[DOCUMENT EXTRACT]:
= = = = = = =

Golden Rules for Sonargraph Newbies

This article will explain how to maximize the benefits of using Sonargraph in day to day development operations. One major benefit is to stop and reverse architectural decay, but Sonargraph can also help to limit complexity and find actual problems in the code.

Location of Sonargraph System Folder

Make sure you add your Sonargraph system folder to your version control system. The system folder is created when you use Sonargraph to create a new software system. The first thing you are asked by Sonargraph beside the software system name is the location where you want to store the Sonargraph model. The model is stored in a folder that we call the “Sonargraph system folder”. This folder must be located within your project root or beneath. I recommend adding a ‘sonargraph’ folder to your system root or put the system folder right into your system root directory. All the files within this folders are text files and comprise the different aspects of your Sonargraph model. By distributing them over your version control system you can ensure that everybody in your team and your build server are using the same Sonargraph model. If you make changes to your model you should also commit those changes to the VCS. Your team mates will retrieve tose changes by pulling changes from your VCS.

Workspace Setup

Before we start with defining the rules it is critical to spend some time with the right setup of Sonargraph on your project. In particular we want to let Sonargraph know which code is generated and separate between test code and production code. This has to be done in the workspace view:

Sonargraph Workspace View

There are 3 filters in the workspace view:

  • The workspace filter can be used to completely exclude certain files from being parsed by Sonargraph. That is mostly useful for languages with long parsing times like C/C++.
  • The production code filter can be used to exclude test code from the analysis. In contrast to the workspace filter the excluded code is still part of the model but is treated as excluded. This is useful when you want to find dependencies from production code to test code.
  • The issue filter is mostly used to exclude certain parts of your code base from generating Sonargraph issues and is mostly used for generated code. If you do not control the code generator there is not much you can do about issues in generated code. You can also exclude legacy code that is not going to change anymore and works well enough. Please note that the code filtered out by the issue filter can still generate architecture violations.

Eight Golden Rules

After you verified the correct setup we can now start with defining our first rule and most important rule:

(1) All rules must be checked in an automated way

Automation is critical. If you do not automate you need somebody to check the rules manually and then notify the people who broke the rules – a very unpopular task. Just integrate Sonargraph into your CI build and break the build if rules are violated. Or even better, if you happen to use Java you can use our IDE plugins for Eclipse and IntelliJ and get error markers on the code even before committing changes.

Architectural Rules

(2) Create an enforceable architectural blueprint

Most people that start with Sonargraph already have an existing code base that has some sort of architectural rules and patterns. In that case I’d recommend to create an initial model using Sonargraph’s architectural view. The third video on our “take a tour” page describes how to start with that. Please note that in the video we talk about the “Session View” which has been renamed to “Architectural View” in the meantime. (Apologies, but it shows that we constantly work to improve the product. The renaming was proposed by one of our power users). The architectural view can also be used to simulate refactorings like moving or renaming classes.

If you do not have a code base yet you can directly start specifying your architecture using our architecture DSL (domain specific language). The second video on our “take a tour” page describes how to do that. There are also quite a few articles on that blog site that give you a good introduction into the DSL, e.g, “How to organize your code”.

= = = = = = =

[ABOUT THIS TASK]:
In the Sonargraph guide, what is the new name of the view that the videos call the "Session View"?

= = = = = = =

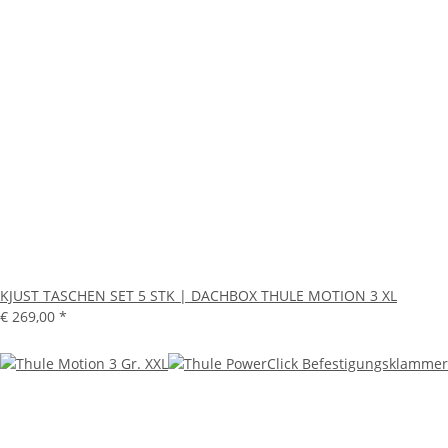
KJUST TASCHEN SET 5 STK | DACHBOX THULE MOTION 3 XL
€ 269,00
*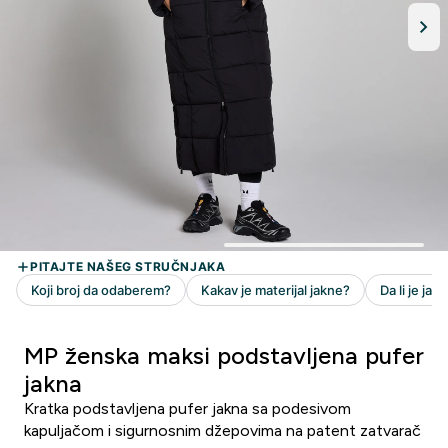
MP ženska maksi podstavljena pufer
jakna
Kratka podstavljena pufer jakna sa podesivom
kapuljačom i sigurnosnim džepovima na patent zatvarač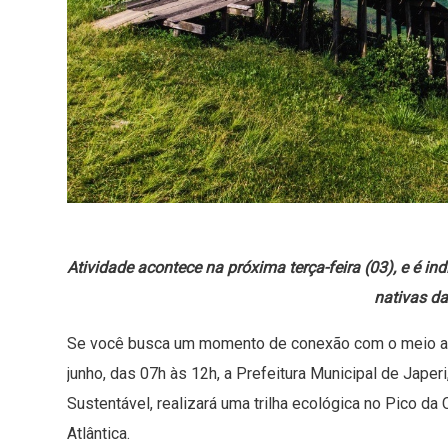
Atividade acontece na próxima terça-feira (03), e é in
nativas da
Se você busca um momento de conexão com o meio amb
junho, das 07h às 12h, a Prefeitura Municipal de Jape
Sustentável, realizará uma trilha ecológica no Pico da
Atlântica.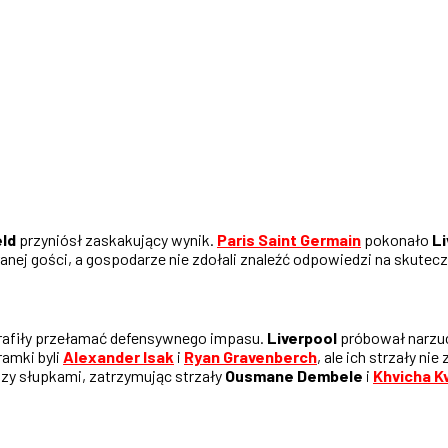
eld
przyniósł zaskakujący wynik.
Paris Saint Germain
pokonało
Li
anej gości, a gospodarze nie zdołali znaleźć odpowiedzi na skutec
otrafiły przełamać defensywnego impasu.
Liverpool
próbował narzuc
ramki byli
Alexander Isak
i
Ryan Gravenberch
, ale ich strzały nie
zy słupkami, zatrzymując strzały
Ousmane Dembele
i
Khvicha K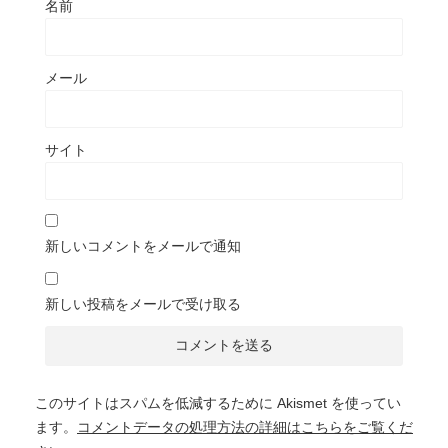
名前
メール
サイト
新しいコメントをメールで通知
新しい投稿をメールで受け取る
このサイトはスパムを低減するために Akismet を使ってい
ます。
コメントデータの処理方法の詳細はこちらをご覧くだ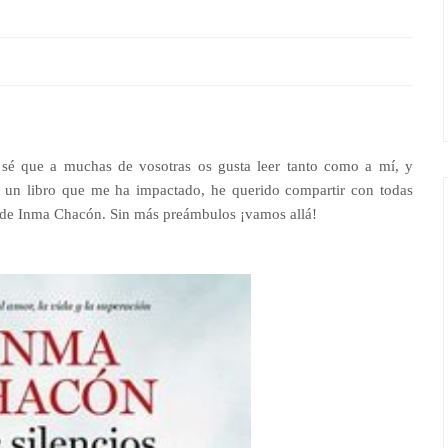
é que a muchas de vosotras os gusta leer tanto como a mí, y
 un libro que me ha impactado, he querido compartir con todas
 de Inma Chacón. Sin más preámbulos ¡vamos allá!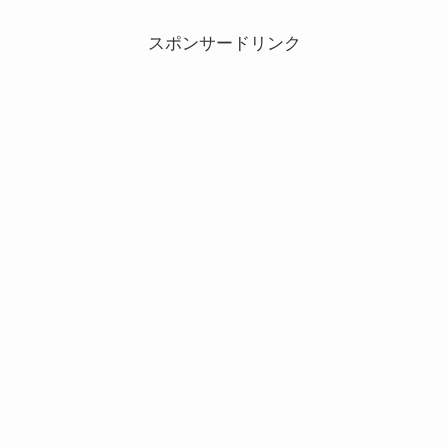
スポンサードリンク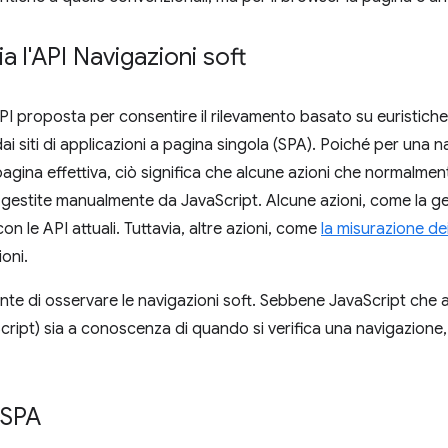
a l'API Navigazioni soft
PI proposta per consentire il rilevamento basato su euristiche
 dai siti di applicazioni a pagina singola (SPA). Poiché per una 
pagina effettiva, ciò significa che alcune azioni che normalmen
estite manualmente da JavaScript. Alcune azioni, come la ges
on le API attuali. Tuttavia, altre azioni, come
la misurazione de
oni.
nte di osservare le navigazioni soft. Sebbene JavaScript che av
ipt) sia a conoscenza di quando si verifica una navigazione, a
 SPA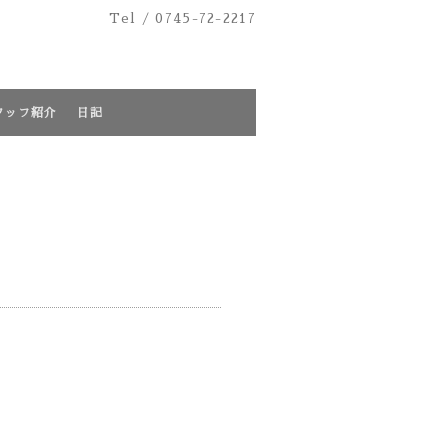
Tel /
0745-72-2217
タッフ紹介
日記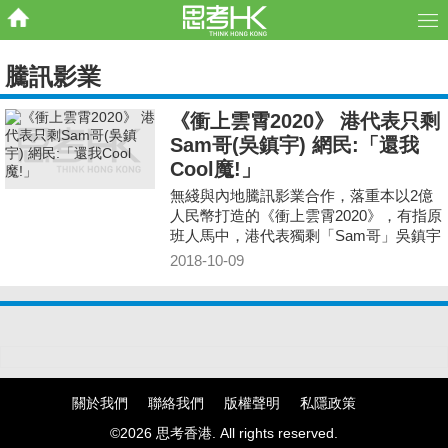
騰訊影業
《衝上雲霄2020》 港代表只剩
Sam哥(吳鎮宇) 網民:「還我
Cool魔!」
無綫與內地騰訊影業合作，落重本以2億
人民幣打造的《衝上雲霄2020》，有指原
班人馬中，港代表獨剩「Sam哥」吳鎮宇
參演。
2018-10-09
關於我們
聯絡我們
版權聲明
私隱政策
©2026 思考香港. All rights reserved.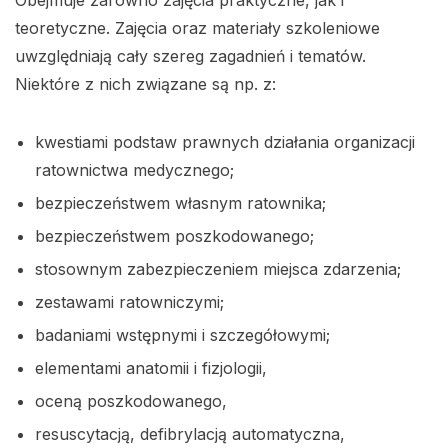
Obejmuje zarówno zajęcia praktyczne, jak i
teoretyczne. Zajęcia oraz materiały szkoleniowe
uwzględniają cały szereg zagadnień i tematów.
Niektóre z nich związane są np. z:
kwestiami podstaw prawnych działania organizacji
ratownictwa medycznego;
bezpieczeństwem własnym ratownika;
bezpieczeństwem poszkodowanego;
stosownym zabezpieczeniem miejsca zdarzenia;
zestawami ratowniczymi;
badaniami wstępnymi i szczegółowymi;
elementami anatomii i fizjologii,
oceną poszkodowanego,
resuscytacją, defibrylacją automatyczna,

= = = = = = =

[ANSWER SPACE]:
It is now called the "Architectural View."